## TEXT SEGMENT:
******************************

I take us back to 1966
With the trading deadline coming soon, I thought I’d use this as an opportunity to look back on a year in transition from the past. We’re going to go quite far back into the past in fact and at a season where there wasn’t even a move at the deadline. There was an important deal made in the middle of the season, but that’s not really why I’m writing this post. I’m writing this post, because the Cardinals moved on from established, older stars in an effort to get younger after a disappointing season. The results were mixed. The payoff was a year later.
In 1965, the Cardinals tried to run it back with a very similar team to the one that won it all in 1964. In fact, they had Lou Brock for the entire season instead of just 103 games. Both the ‘64 squad and the ‘65 team couldn’t really figure out who to pair with Brock and Curt Flood. Mike Shannon ended up being the best option simply by not being awful, and he didn’t crack 300 PAs either season. The major change was that they swapped Roger Craig for Bob Purkey and Purkey was so bad that it ended up being almost a 4 win swing.
There were some performance differences too. Brock was worth less on the field despite playing in more games, though he still had quite a good season. Julian Javier had an injury-plagued down year. Ken Boyer had entered the first year of his decline phase unexpectedly. And somehow similar to the Craig to Purky switch, Ray Sadecki was about that much worse than his 1964 self in 1965, being worth -1.2 bWAR. They ended the season with a losing record at 80-81.

******************************

## DATASET:

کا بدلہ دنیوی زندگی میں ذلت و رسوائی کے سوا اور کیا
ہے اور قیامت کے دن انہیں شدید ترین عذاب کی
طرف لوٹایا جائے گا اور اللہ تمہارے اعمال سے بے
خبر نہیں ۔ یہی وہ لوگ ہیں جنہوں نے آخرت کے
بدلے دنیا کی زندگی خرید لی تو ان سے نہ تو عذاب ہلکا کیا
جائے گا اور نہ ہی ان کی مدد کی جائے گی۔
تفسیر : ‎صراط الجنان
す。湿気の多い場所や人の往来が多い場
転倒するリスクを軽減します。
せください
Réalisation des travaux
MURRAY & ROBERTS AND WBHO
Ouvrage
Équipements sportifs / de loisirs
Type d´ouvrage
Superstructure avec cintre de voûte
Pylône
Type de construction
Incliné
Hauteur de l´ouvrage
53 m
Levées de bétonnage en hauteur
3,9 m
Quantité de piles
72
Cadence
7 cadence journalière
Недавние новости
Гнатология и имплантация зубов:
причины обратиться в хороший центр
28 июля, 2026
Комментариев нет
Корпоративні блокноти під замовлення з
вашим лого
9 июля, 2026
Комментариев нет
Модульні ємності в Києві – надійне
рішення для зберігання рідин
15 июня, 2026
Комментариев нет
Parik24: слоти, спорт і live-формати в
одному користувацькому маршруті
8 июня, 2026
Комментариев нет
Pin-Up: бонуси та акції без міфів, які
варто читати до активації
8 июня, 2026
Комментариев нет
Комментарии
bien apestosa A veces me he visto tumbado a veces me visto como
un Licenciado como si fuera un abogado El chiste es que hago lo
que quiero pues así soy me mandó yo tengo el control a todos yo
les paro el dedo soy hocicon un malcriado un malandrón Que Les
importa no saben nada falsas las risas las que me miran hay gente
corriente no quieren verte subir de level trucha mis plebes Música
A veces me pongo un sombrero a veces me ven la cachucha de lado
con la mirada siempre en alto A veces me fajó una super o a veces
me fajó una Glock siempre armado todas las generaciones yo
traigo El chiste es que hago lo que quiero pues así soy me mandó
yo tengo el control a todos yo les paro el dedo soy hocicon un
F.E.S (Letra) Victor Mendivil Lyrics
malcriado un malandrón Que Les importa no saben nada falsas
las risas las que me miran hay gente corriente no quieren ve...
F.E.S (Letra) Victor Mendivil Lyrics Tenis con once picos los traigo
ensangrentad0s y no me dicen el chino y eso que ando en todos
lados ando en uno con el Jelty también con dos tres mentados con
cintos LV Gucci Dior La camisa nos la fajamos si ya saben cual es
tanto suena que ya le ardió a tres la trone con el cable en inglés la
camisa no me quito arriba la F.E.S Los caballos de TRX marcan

******************************

## WORK TO BE COMPLETED:
In two sentences, how would you sum up the blog post above about the Cardinals' 1965 season?

## SOLUTION FOR THIS EXERCISE:
After a disappointing season, the Cardinals moved on from established, older stars to get younger, with mixed results and a payoff a year later. In 1965 they had tried to run back a team much like their 1964 champions, but Bob Purkey's poor showing in place of Roger Craig and weaker years from Lou Brock, Julian Javier, Ken Boyer and Ray Sadecki left them with an 80-81 record.